36. Production of Documents – Under CCP 2031.300, a party that does not receive a timely response may move the Court to compel a response.

37. As discussed above, Defendant brought its motion prematurely, and CCP §2031.300 is not applicable.

38. Accordingly, the Defendant’s motion to compel the production of documents is DENIED.

39. Notice of Deposition and Production of Documents – Code of Civil Procedure §2025.220 allows for a “party desiring to take the oral deposition of any person [to] give notice in writing” containing certain details as to the deposition. Service of the deposition is effective to require the deposed person to “testify, as well as to produce any document . . . , for inspection and copying.” CCP §2025.280(a).

40. Defendant was served a notice of deposition on June 4, 2014, for a scheduled deposition on July 2, 2014. Defendant and counsel were apparently not available for the deposition on that date. The deposition evidently did not take place. Considering the import of Defendant to the present case, Plaintiff clearly has need to depose Defendant.

41. Sanctions – Defendant’s request for sanctions were addressed above, See infra ¶24. Plaintiff also requests monetary sanctions under the provisions governing misuse of discovery, as well as the mandatory monetary sanctions provision.

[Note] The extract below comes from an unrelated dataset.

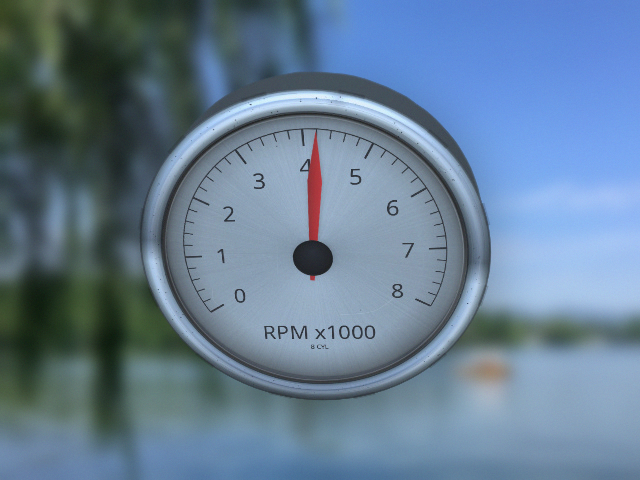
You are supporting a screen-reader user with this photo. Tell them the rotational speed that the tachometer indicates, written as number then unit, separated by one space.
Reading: 4200 rpm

42. Mandatory sanctions in discovery are statutorily provided for where a party unsuccessfully makes or opposes a motion to compel further responses. See CCP §§ 2030.300(d) (interrogatories); 2031.310(h) (RFPs); 2033.290(d) (RFAs).

43. Sanctions for the misuse of discovery are discretionary under CCP §2023.030(a). The purpose of discovery sanctions is “not to provide a weapon for punishment, . . . but to prevent abuse of the discovery process and correct the problem presented.” Parker v. Wolters Kluwer U.S., Inc. (2007) 149 Cal.App.4th 285, 301.

44. Accordingly, Defendant is to provide verified responses to the requested discovery, without objection, and submit to deposition, on or before July 25, 2014. The Court retains jurisdiction over Plaintiff’s request for sanctions pending further order of the Court.

SO ORDERED AND ADJUDGED this the ______ day of July, 2014.